Dr I Bayu Wirayudha is a veterinarian who runs the Bali Wildlife Rescue Center in Tabanan, a facility based in a large central regency of the island and which rehabilitates and releases native endangered wildlife back into natural habitats. He said that each macaque group has their own territory within the forest, and with less food monkeys spend more time moving around their territory and on social activities, such as grooming, and have less contact with other troupes.

Wirayudha added that it’s also likely the Monkey Forest macaques are less aggressive now that humans aren’t coming into their habitat, using flashes when they take photos, laughing, talking, screaming or running around. He said that huge numbers of people stress the monkeys, meaning, ironically, that the monkeys may be happier without the same tourists that have ensured they are fed.

“[Humans] aren’t part of their normal ecosystem. The macaques in the Monkey Forest are still wild animals,” he said.

Pre-pandemic, groups of monkeys wandered down to a local river, across the roofs of nearby houses, jumping from tree to roof to tree. The river is their safe zone, where humans can’t follow and where they can find fruiting trees in season. 

But since the park closed, only a few solitary monkeys have been seen moving along the trail to the river – a sign that their home in the forest has become a sanctuary again. Wirayudha said that given that no one is disturbing them, that they are fed regularly, and Bali’s current rainy season is unusually heavy, the park monkeys may be staying put within their territory.

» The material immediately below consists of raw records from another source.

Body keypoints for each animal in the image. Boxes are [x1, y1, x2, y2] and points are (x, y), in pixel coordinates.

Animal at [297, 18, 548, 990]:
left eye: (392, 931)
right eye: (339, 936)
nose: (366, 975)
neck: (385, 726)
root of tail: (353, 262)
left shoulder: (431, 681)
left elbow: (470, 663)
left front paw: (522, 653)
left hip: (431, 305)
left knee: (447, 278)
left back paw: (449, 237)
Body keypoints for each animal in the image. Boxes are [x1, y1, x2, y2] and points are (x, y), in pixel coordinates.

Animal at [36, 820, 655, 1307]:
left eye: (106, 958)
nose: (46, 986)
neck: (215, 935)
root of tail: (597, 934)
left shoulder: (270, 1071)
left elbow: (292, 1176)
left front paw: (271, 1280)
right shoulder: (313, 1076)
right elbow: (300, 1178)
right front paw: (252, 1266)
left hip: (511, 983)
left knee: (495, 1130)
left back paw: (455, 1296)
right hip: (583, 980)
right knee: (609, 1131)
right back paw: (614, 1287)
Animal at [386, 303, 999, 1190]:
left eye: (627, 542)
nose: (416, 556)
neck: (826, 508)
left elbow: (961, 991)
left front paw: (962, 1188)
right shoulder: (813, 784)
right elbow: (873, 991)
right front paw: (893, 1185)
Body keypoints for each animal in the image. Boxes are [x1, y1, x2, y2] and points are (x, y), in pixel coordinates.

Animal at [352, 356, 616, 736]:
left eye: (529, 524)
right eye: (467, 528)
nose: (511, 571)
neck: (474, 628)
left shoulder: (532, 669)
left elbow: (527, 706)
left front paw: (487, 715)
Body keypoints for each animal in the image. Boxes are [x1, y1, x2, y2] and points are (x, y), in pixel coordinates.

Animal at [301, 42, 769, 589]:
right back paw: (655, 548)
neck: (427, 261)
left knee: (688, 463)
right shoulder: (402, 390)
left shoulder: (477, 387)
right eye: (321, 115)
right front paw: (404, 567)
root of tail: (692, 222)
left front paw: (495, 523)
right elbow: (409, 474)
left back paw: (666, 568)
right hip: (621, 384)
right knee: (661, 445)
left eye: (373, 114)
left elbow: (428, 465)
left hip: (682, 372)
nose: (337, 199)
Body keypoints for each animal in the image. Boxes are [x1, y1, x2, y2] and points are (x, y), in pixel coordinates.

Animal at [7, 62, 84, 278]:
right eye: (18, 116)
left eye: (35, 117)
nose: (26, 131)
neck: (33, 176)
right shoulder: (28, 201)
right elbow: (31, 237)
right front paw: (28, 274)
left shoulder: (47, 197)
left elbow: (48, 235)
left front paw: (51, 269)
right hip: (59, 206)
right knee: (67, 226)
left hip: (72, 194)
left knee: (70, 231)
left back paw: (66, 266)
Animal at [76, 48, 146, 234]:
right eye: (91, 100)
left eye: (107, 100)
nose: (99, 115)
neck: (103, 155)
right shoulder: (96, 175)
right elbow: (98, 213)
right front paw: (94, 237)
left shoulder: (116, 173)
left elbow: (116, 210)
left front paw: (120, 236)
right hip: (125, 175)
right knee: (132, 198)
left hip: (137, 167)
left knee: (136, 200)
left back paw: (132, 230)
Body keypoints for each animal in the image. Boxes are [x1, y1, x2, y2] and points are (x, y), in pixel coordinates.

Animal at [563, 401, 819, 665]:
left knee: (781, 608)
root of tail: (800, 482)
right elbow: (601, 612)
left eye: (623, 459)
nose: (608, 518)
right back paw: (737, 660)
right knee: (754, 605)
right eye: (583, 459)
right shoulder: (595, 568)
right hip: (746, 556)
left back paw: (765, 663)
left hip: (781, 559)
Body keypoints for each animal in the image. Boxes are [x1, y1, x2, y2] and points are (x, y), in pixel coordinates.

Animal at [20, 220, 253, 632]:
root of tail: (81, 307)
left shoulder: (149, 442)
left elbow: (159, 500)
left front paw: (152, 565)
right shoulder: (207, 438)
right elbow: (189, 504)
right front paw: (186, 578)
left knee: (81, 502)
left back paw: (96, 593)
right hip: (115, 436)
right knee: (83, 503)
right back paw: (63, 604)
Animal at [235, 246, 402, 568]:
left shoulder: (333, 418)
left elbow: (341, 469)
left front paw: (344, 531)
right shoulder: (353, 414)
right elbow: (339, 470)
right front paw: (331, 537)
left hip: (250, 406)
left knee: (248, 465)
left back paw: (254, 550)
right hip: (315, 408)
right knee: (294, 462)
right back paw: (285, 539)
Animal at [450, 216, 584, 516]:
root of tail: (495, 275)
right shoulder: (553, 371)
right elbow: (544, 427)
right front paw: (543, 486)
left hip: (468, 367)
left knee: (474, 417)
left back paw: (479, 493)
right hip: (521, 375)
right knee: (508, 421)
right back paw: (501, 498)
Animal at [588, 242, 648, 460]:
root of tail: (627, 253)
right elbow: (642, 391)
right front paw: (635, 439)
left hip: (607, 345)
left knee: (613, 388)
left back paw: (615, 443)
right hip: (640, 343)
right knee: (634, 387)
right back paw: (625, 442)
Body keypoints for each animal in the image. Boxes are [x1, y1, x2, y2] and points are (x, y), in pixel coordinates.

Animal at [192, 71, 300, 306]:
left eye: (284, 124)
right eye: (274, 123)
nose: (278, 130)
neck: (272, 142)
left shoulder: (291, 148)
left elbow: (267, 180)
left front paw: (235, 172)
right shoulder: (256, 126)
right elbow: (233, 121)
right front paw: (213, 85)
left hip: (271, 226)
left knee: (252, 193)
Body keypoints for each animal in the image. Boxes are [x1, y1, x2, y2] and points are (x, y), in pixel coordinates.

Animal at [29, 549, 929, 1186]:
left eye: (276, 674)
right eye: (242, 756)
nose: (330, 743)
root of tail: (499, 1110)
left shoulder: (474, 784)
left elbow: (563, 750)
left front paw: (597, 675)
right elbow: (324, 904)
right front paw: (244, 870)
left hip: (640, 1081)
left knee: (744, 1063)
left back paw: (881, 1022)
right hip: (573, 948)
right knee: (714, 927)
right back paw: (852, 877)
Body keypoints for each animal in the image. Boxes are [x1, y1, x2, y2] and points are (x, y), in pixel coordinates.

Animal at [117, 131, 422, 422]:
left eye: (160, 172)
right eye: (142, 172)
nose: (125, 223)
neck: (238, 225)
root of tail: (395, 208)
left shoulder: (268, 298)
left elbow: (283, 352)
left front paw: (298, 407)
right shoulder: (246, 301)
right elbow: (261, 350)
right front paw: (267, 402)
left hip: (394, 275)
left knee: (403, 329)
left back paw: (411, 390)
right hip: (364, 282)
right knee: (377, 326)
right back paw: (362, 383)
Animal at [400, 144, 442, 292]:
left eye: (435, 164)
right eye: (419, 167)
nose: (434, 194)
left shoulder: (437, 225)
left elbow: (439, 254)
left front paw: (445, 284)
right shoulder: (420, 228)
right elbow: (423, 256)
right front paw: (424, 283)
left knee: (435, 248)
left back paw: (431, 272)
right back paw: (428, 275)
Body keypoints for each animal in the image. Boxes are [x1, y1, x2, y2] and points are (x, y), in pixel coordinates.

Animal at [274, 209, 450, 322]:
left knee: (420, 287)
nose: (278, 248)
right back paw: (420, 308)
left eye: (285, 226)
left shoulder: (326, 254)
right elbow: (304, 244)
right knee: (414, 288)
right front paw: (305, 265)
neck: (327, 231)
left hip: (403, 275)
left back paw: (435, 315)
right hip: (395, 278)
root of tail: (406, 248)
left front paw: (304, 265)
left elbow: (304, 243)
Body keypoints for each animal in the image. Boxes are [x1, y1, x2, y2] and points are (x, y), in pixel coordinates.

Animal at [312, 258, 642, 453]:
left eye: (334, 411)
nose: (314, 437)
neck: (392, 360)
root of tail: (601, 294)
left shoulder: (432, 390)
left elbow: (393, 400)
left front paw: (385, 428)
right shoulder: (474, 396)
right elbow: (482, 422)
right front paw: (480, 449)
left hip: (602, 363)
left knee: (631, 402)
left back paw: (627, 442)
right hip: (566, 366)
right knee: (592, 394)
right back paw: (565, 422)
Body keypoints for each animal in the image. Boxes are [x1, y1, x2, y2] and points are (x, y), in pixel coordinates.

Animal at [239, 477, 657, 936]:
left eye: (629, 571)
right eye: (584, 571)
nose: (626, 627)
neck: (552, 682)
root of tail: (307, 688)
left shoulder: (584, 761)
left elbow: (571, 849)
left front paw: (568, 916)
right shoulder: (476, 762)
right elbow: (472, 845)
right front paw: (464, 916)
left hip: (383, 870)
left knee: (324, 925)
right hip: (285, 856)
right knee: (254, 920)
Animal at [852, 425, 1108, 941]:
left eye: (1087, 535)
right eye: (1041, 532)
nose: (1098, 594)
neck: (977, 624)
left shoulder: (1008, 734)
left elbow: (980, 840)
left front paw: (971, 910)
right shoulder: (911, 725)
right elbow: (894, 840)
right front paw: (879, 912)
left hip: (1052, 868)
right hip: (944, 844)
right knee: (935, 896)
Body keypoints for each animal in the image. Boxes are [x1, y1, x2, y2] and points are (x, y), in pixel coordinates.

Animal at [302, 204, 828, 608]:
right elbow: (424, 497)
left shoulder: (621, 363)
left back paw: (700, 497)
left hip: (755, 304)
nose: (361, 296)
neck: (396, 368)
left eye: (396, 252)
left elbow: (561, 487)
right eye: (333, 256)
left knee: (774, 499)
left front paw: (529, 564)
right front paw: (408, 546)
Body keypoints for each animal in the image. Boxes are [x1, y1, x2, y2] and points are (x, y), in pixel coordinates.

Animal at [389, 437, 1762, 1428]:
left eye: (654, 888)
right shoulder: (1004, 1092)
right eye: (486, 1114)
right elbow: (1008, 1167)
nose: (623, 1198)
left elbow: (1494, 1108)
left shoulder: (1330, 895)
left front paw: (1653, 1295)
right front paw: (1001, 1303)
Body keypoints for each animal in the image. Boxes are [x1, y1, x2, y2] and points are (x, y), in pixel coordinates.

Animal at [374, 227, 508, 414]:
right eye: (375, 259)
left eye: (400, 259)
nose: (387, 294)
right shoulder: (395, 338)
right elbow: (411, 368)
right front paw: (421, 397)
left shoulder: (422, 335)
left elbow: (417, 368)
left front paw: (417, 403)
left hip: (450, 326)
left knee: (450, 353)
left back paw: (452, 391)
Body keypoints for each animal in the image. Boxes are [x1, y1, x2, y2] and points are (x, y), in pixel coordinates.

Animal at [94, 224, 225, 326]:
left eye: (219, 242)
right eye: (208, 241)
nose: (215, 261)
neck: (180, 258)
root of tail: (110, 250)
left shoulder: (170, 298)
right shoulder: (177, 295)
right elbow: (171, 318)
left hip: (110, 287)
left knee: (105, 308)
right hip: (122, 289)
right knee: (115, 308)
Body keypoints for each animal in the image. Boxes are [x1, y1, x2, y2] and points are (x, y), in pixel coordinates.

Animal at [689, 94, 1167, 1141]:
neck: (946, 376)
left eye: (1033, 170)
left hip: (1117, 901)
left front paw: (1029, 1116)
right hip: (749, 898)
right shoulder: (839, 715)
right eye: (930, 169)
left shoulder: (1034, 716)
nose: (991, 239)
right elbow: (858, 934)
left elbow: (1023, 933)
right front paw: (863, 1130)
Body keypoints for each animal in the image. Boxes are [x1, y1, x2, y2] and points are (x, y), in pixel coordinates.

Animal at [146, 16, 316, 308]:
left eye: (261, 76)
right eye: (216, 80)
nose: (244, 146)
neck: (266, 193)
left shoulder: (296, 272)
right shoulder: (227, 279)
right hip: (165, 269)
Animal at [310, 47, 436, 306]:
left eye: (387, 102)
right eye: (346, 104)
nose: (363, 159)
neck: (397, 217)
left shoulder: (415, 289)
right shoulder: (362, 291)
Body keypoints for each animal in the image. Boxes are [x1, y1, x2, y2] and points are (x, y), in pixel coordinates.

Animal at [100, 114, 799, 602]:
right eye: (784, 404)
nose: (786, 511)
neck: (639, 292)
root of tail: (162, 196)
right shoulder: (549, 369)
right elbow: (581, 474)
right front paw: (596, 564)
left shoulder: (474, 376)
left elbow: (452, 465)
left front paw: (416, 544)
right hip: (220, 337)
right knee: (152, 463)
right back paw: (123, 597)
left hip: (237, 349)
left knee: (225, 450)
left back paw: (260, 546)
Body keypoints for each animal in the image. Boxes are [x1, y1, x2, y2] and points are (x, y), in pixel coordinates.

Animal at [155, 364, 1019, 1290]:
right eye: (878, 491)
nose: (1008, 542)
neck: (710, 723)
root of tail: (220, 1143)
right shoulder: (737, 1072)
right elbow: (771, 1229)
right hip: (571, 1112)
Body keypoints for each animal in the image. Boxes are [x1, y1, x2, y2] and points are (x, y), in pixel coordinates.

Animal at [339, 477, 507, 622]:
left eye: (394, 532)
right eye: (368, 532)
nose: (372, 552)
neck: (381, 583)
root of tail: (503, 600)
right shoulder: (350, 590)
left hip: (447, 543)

Balinese long-tailed macaques pictured in the Sacred Monkey Forest in Ubud, Bali on November 16, 2018. Photo: Gabriel Bouys/AFP

Before the pandemic, monkeys would often hang out in trees and pee down on motorcyclists or harass walkers. These actions may be less a stress response, argued Clegg, than bored monkeys looking for amusement

Dr. Isabella Clegg is the founder of Animal Welfare Expertise and an independent zoo consultant. She said that she’s unsurprised to see such observable changes in the macaques’ behaviour so quickly. 

Before the pandemic, monkeys would often hang out in trees and pee down on motorcyclists or harass walkers. These actions may be less a stress response, argued Clegg, than bored monkeys looking for amusement. Now, a rider or walker is largely ignored and the monkeys appear to be spending a lot of time roaming and grooming. 

“Monkeys are super-flexible,” she said. “They will change their behaviour in response to cues in their environment, and pretty rapidly.” 

Clegg continued that monkeys have learned aggressive behaviours to get food, jumping on a tourist to startle them into dropping bananas or whatever food items they may be holding. In fact, the Ubud monkeys had learned to steal items from tourists – phones, cameras or sunglasses – and trade them back for food.

When asked if the monkeys might still leave the forest to become pests outside, as has happened in other sacred monkey sites around the world, Wirayudha gave a confident response. 

“If it’s raining, and the food supply is enough, then they have shelter and food,” he said. “If no-one is disturbing them, they won’t go anywhere else.”